Texto base:
ARTIGO Sistema prisional brasileiro: ressocialização do indivíduo ou aperfeiçoamento para o crime?
Denise Cunha de
França Olegário[1]
RESUMO
Este artigo tem o propósito de
analisar o Sistema Prisional Brasileiro no que diz respeito à efetividade no
processo da ressocialização do preso. A desestruturação do sistema carcerário,
bem como a superlotação, o estado precário das penitenciárias já existentes, a
violação dos direitos fundamentais, o abandono e a falta de interesses dos
governantes em busca de soluções para o caos que a sociedade enfrenta
atualmente, são temas pontuais desse artigo. Diante desse quadro, apresenta uma
nova proposta organizacional prisional, a qual poderia ser o primeiro passo
para a concretização no processo de readaptação do preso na sociedade.
PALAVRAS-CHAVE:
Sistema
Prisional Brasileiro; Ressocialização do preso; Responsabilidade Estatal;
Organização Prisional.
INTRODUÇÃO
O
presente artigo tem como objetivo discutir e apresentar a atual realidade do
Sistema Prisional Brasileiro, no que tange a efetividade no processo de ressocialização
do preso.
Diante
de uma sociedade que clama constantemente por justiça, o que visualizamos é uma
desestruturação total no sistema carcerário, uma violação dos direitos humanos,
que serve na verdade como uma escola para o aperfeiçoamento do crime, baseado
na revolta e no desejo de vingança. O que temos é um sistema falido, que esta
muito aquém de atingir sua real função.

(Dados armazenados)
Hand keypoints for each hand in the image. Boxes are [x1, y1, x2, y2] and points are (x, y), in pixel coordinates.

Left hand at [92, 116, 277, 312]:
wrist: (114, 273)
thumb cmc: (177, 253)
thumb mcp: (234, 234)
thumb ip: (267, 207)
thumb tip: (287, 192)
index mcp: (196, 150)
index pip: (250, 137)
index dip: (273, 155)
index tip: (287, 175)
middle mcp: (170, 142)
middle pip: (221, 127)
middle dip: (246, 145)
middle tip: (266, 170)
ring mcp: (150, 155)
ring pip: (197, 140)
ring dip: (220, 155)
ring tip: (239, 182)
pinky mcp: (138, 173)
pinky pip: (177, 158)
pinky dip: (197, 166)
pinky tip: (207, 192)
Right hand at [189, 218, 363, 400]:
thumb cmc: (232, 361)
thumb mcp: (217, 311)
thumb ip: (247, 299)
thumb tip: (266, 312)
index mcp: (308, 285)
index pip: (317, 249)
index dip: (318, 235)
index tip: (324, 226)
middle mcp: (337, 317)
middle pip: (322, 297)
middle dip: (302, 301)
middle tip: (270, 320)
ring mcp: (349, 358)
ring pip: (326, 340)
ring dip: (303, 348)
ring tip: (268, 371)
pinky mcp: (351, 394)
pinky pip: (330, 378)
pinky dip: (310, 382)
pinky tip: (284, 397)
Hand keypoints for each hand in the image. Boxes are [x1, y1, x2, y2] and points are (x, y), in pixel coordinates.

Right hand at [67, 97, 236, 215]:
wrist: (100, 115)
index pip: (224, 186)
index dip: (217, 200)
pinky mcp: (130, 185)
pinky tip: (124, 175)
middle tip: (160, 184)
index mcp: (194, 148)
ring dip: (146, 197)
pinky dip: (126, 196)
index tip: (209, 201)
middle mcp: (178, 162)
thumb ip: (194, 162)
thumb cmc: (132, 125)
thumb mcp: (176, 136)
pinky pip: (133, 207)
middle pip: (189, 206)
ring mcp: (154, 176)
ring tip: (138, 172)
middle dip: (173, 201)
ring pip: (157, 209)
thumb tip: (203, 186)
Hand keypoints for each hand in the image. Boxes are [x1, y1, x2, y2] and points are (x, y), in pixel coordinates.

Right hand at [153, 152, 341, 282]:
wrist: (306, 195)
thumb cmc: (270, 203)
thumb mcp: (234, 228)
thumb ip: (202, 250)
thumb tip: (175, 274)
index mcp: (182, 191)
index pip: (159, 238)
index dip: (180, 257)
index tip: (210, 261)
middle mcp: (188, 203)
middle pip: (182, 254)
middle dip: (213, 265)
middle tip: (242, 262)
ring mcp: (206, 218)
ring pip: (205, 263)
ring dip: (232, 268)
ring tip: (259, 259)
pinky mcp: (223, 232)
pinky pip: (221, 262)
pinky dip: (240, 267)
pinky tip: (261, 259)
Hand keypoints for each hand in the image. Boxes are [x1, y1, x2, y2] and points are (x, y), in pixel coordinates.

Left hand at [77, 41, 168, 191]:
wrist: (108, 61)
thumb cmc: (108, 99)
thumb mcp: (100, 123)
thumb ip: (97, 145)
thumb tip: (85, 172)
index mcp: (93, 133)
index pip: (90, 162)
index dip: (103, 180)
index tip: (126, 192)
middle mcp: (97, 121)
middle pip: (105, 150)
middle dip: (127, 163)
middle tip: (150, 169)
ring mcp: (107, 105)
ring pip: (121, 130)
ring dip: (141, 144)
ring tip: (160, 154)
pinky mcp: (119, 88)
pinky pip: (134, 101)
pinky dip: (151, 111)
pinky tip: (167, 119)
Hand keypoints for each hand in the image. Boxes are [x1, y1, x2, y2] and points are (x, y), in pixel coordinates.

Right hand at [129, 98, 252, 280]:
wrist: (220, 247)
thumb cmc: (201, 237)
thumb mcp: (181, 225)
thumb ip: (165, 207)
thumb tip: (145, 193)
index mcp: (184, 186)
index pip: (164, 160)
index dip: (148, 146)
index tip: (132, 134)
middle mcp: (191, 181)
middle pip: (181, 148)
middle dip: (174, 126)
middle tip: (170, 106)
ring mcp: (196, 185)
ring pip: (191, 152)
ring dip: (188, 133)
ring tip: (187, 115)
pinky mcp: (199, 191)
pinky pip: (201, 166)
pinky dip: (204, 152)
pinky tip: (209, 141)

---

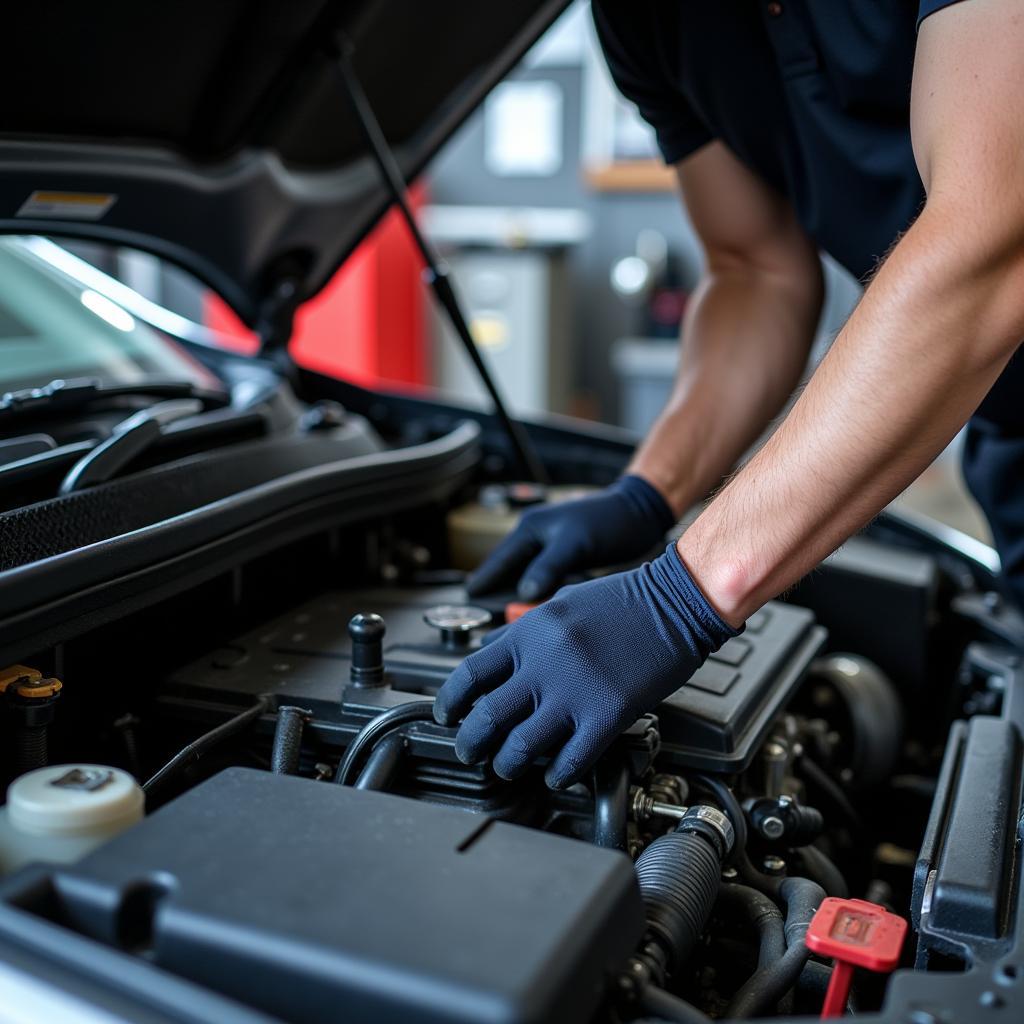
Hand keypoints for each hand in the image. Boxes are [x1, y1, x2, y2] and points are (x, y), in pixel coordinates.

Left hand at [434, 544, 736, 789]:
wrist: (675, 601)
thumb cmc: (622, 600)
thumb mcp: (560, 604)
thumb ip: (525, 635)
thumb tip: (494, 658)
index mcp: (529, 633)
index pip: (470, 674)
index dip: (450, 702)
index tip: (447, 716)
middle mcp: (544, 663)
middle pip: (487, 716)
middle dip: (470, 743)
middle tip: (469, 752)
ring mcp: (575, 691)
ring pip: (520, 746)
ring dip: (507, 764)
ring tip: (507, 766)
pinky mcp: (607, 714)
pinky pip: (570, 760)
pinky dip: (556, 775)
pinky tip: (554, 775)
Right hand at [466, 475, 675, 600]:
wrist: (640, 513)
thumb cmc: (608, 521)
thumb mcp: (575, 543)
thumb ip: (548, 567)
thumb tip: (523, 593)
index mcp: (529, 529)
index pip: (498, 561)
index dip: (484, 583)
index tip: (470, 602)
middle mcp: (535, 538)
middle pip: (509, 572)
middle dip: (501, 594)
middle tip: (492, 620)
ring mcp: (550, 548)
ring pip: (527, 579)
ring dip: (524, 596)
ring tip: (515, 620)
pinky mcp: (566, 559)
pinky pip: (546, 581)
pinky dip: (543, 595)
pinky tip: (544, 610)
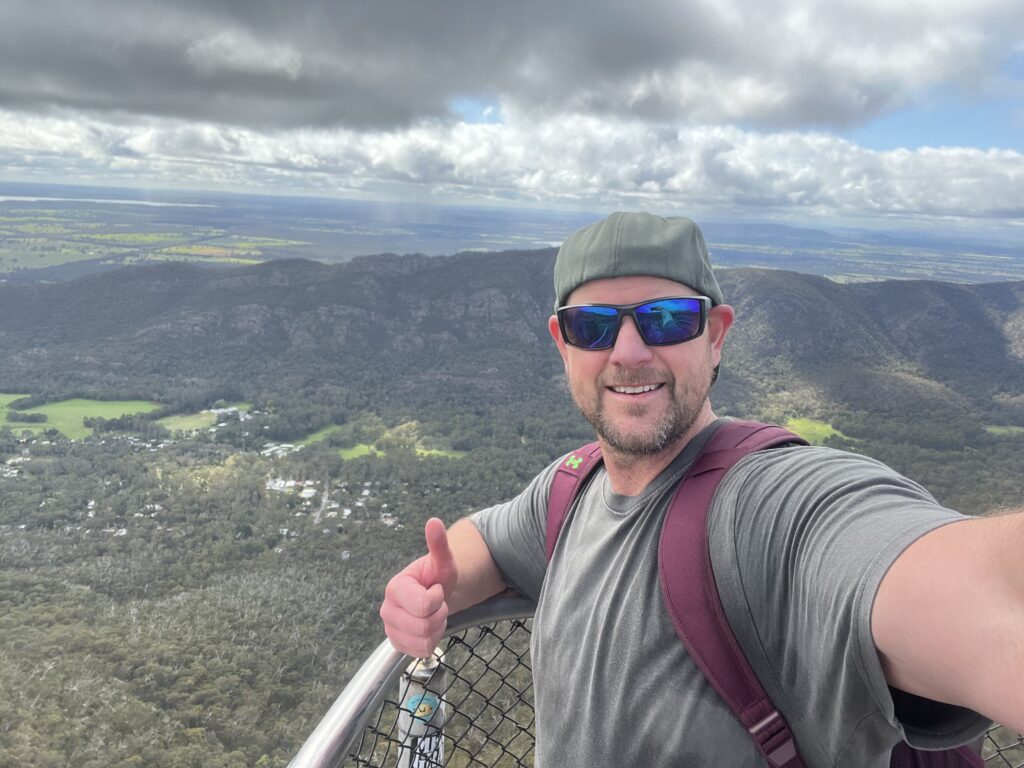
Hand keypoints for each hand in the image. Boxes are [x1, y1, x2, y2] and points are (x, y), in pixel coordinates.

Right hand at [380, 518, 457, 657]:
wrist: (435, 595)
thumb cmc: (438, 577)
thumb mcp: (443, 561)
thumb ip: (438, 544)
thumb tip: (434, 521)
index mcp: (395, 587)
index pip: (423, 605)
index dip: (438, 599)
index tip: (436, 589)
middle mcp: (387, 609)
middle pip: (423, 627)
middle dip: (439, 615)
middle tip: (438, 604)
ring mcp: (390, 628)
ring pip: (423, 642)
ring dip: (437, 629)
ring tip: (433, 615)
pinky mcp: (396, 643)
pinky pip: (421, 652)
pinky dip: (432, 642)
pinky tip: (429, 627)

Instruções:
[a] As afirmações a seguir concordam com o artigo sobre o sistema prisional? (i) O artigo apresenta uma proposta de nova organização prisional. (ii) Segundo o artigo, o sistema carcerário cumpre bem a sua função. (iii) A superlotação está entre os temas tratados no artigo. Responda sim ou não a cada uma e cite literalmente as palavras do texto que decidem a resposta.
[b] Dê a continuação do artigo sobre o sistema prisional, começando logo após a última frase apresentada.
Os dados não serão necessários para nada aqui.

Respostas:
[a]
(i) Sim: "apresenta uma nova proposta organizacional prisional".
(ii) Não: "O que temos é um sistema falido".
(iii) Sim: "bem como a superlotação".

[b]
O
sistema carcerário encontra-se em total abandono, a superlotação e o estado
precário das penitenciárias já existentes são motivos de constantes rebeliões,
ocasionando a morte de muitos e desespero de muitas famílias.
Em
que pese à inserção do indivíduo na sociedade, não há a mínima possibilidade,
já que este perde completamente a sua dignidade, vivendo em condições
degradantes.
O
sistema penitenciário brasileiro atravessa por inúmeras dificuldades, o que
observamos são inúmeras discussões e pesquisas discutidas sobre esse tema, porém
é evidente, a necessidade do Estado assumir a responsabilidade, tomando medidas
que venham a viabilizar a reconstrução do sistema penitenciário do Brasil.
Destarte,
para isso, é essencial que haja vontade e interesse dos governantes. É preciso
uma organização prisional, agilidade nos processos e que seja garantida a
dignidade da pessoa humana acima de tudo. Não se pode ignorar essa situação e
acreditar que após o cumprimento da pena, o detento tem condições de conviver
novamente em sociedade, pois isso é uma verdadeira utopia.
ABORDAGEM GERAL
Os
direitos humanos estão fundamentados no princípio da dignidade da pessoa
humana, consagrados em nossa Constituição Federal e como alicerce no Estado
Democrático de Direito. Todavia refletem em todos os ramos do direito. Assim, ao
falarmos em dignidade da pessoa humana, logo refletimos a questão da dignidade
atribuída aos presos.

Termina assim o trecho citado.